Securities and Exchange Board of India (SEBI) on 12 January 2015 proposed easier norms for domestic mutual fund managers. SEBI has sought comments from public till 2 February 2015 on these proposals.
The proposed norms aimed to make it easier for domestic mutual funds to manage offshore pooled assets.
The norms proposed by SEBI
20:25 Rule
It proposed to drop 20-25 rule requiring a minimum of 20 investors and a cap of 25 per cent investment by an individual investor in a particular scheme, for certain foreign entities.
Criteria of 20 investors with no single investor holding over 25 per cent may not be applicable to funds managed by local fund managers in regard to Category I and Category II FPIs (Foreign Portfolio Investors).

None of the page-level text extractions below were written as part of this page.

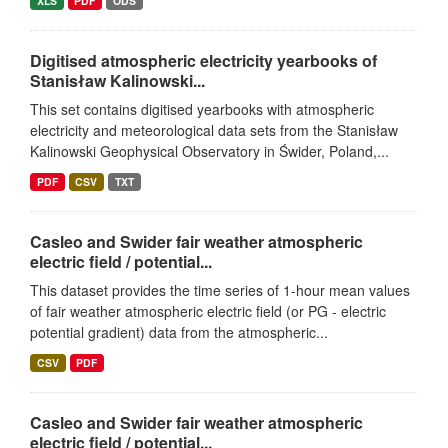
XLS
PDF
ODS
Digitised atmospheric electricity yearbooks of
Stanisław Kalinowski...
This set contains digitised yearbooks with atmospheric
electricity and meteorological data sets from the Stanisław
Kalinowski Geophysical Observatory in Świder, Poland,...
PDF
CSV
TXT
Casleo and Swider fair weather atmospheric
electric field / potential...
This dataset provides the time series of 1-hour mean values
of fair weather atmospheric electric field (or PG - electric
potential gradient) data from the atmospheric...
CSV
PDF
Casleo and Swider fair weather atmospheric
electric field / potential...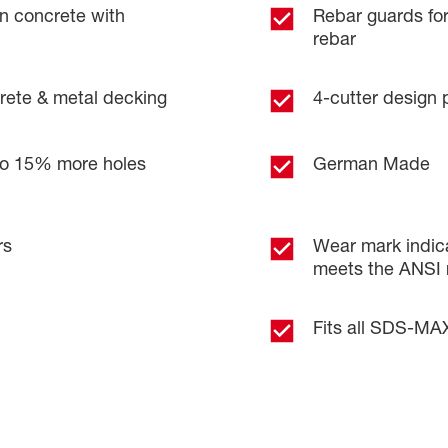
in concrete with
Rebar guards fo
rebar
ncrete & metal decking
4-cutter design 
 to 15% more holes
German Made
rs
Wear mark indica
meets the ANSI 
Fits all SDS-MA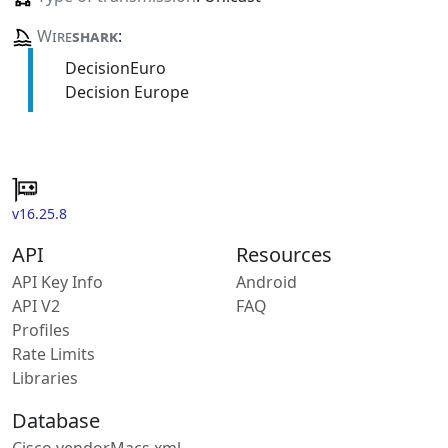
Wire
shark
:
DecisionEuro
Decision Europe
v16.25.8
API
Resources
API Key Info
Android
API V2
FAQ
Profiles
Rate Limits
Libraries
Database
Cisco vendorMacs.xml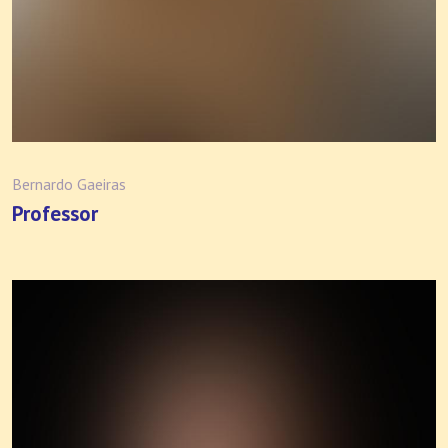
Bernardo Gaeiras
Professor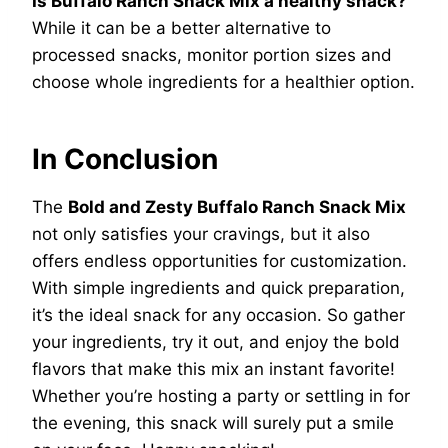
Is Buffalo Ranch Snack Mix a healthy snack?
While it can be a better alternative to
processed snacks, monitor portion sizes and
choose whole ingredients for a healthier option.
In Conclusion
The
Bold and Zesty Buffalo Ranch Snack Mix
not only satisfies your cravings, but it also
offers endless opportunities for customization.
With simple ingredients and quick preparation,
it’s the ideal snack for any occasion. So gather
your ingredients, try it out, and enjoy the bold
flavors that make this mix an instant favorite!
Whether you’re hosting a party or settling in for
the evening, this snack will surely put a smile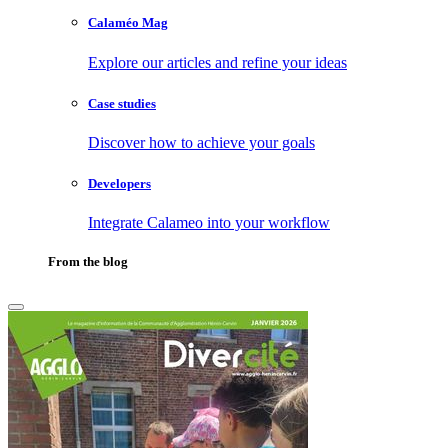
Calaméo Mag
Explore our articles and refine your ideas
Case studies
Discover how to achieve your goals
Developers
Integrate Calameo into your workflow
From the blog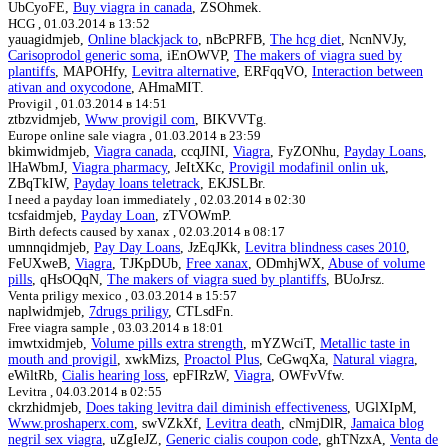
UbCyoFE,
Buy viagra in canada
, ZSOhmek.
HCG ,
01.03.2014 в 13:52
yauagidmjeb,
Online blackjack to
, nBcPRFB,
The hcg diet
, NcnNVJy,
Carisoprodol generic soma
, iEnOWVP,
The makers of viagra sued by
plantiffs
, MAPOHfy,
Levitra alternative
, ERFqqVO,
Interaction between
ativan and oxycodone
, AHmaMIT.
Provigil ,
01.03.2014 в 14:51
ztbzvidmjeb,
Www provigil com
, BIKVVTg.
Europe online sale viagra ,
01.03.2014 в 23:59
bkimwidmjeb,
Viagra canada
, ccqJINI,
Viagra
, FyZONhu,
Payday Loans
,
lHaWbmJ,
Viagra pharmacy
, JeItXKc,
Provigil modafinil onlin uk
,
ZBqTkIW,
Payday loans teletrack
, EKJSLBr.
I need a payday loan immediately ,
02.03.2014 в 02:30
tcsfaidmjeb,
Payday Loan
, zTVOWmP.
Birth defects caused by xanax ,
02.03.2014 в 08:17
umnnqidmjeb,
Pay Day Loans
, JzEqJKk,
Levitra blindness cases 2010
,
FeUXweB,
Viagra
, TJKpDUb,
Free xanax
, ODmhjWX,
Abuse of volume
pills
, qHsOQqN,
The makers of viagra sued by plantiffs
, BUoJrsz.
Venta priligy mexico ,
03.03.2014 в 15:57
naplwidmjeb,
7drugs priligy
, CTLsdFn.
Free viagra sample ,
03.03.2014 в 18:01
imwtxidmjeb,
Volume pills extra strength
, mYZWciT,
Metallic taste in
mouth and provigil
, xwkMizs,
Proactol Plus
, CeGwqXa,
Natural viagra
,
eWiltRb,
Cialis hearing loss
, epFIRzW,
Viagra
, OWFvVfw.
Levitra ,
04.03.2014 в 02:55
ckrzhidmjeb,
Does taking levitra dail diminish effectiveness
, UGlXIpM,
Www.proshaperx.com
, swVZkXf,
Levitra death
, cNmjDlR,
Jamaica blog
negril sex viagra
, uZgIeJZ,
Generic cialis coupon code
, ghTNzxA,
Venta de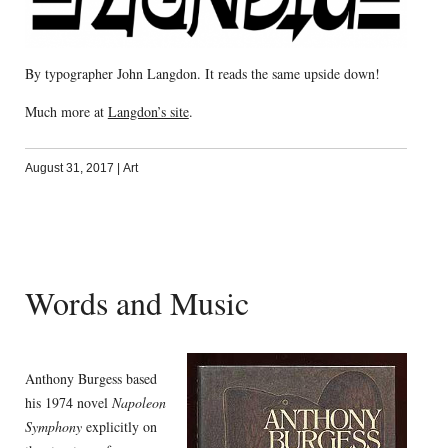
By typographer John Langdon. It reads the same upside down!
Much more at
Langdon’s site
.
August 31, 2017
|
Art
Words and Music
Anthony Burgess based
his 1974 novel
Napoleon
Symphony
explicitly on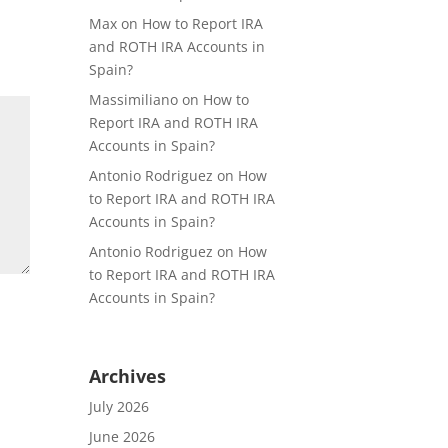
Max
on
How to Report IRA
and ROTH IRA Accounts in
Spain?
Massimiliano
on
How to
Report IRA and ROTH IRA
Accounts in Spain?
Antonio Rodriguez
on
How
to Report IRA and ROTH IRA
Accounts in Spain?
Antonio Rodriguez
on
How
to Report IRA and ROTH IRA
Accounts in Spain?
Archives
July 2026
June 2026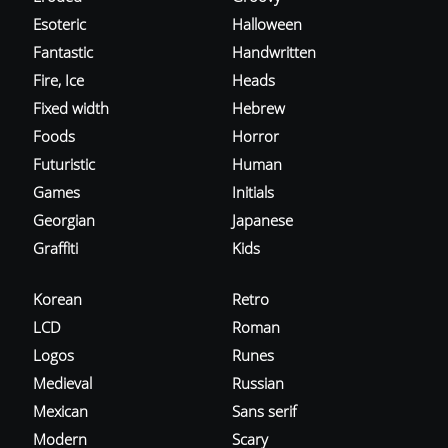
Esoteric
Halloween
Fantastic
Handwritten
Fire, Ice
Heads
Fixed width
Hebrew
Foods
Horror
Futuristic
Human
Games
Initials
Georgian
Japanese
Graffiti
Kids
Korean
Retro
LCD
Roman
Logos
Runes
Medieval
Russian
Mexican
Sans serif
Modern
Scary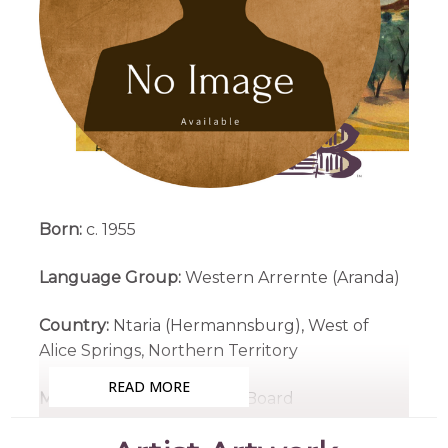
Born:
c. 1955
Language Group:
Western Arrernte (Aranda)
Country:
Ntaria (Hermannsburg), West of
Alice Springs, Northern Territory
READ MORE
Medium:
Watercolour on Board
Subjects:
Untitled Landscape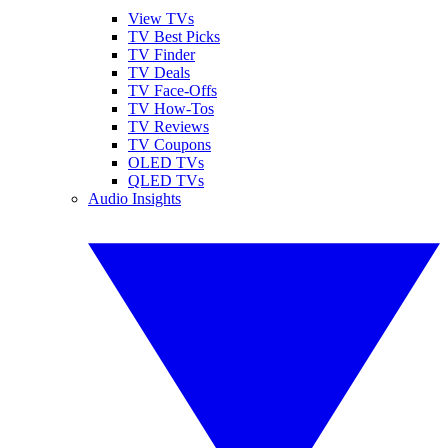
View TVs
TV Best Picks
TV Finder
TV Deals
TV Face-Offs
TV How-Tos
TV Reviews
TV Coupons
OLED TVs
QLED TVs
Audio Insights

Category I FPIs includes government and government related entities and Category II FPIs includes both broad based entities such as mutual funds, investments trusts and persons such as portfolio managers, investment managers, asset management companies, banks among others.
Separate fund manager
It proposed to do away with the rule that requires appointment of separate fund manager for managing an offshore fund
Currently, for managing an offshore fund it is allowed to appoint the same fund manager who is managing domestic scheme, only if
• The investment objective and asset allocation of such scheme and offshore fund are same
• The portfolio is replicated (at least 70 percent) in both the funds managed by that fund manager
• Such offshore fund is broad based fund i.e. the fund has at least 20 investors and no single investor accounts for more than 25 percent of corpus of the fund.
Why the need for such norms?
• Challenges faced by the local fund managers in managing offshore pooled assets
• Introduction of FPI Regulations has rationalized the investment routes and monitoring of foreign portfolio investments and also streamlined categories of overseas investors.
Currently, there are 45 mutual fund houses, which together manage 11 lakh crore rupees investor assets.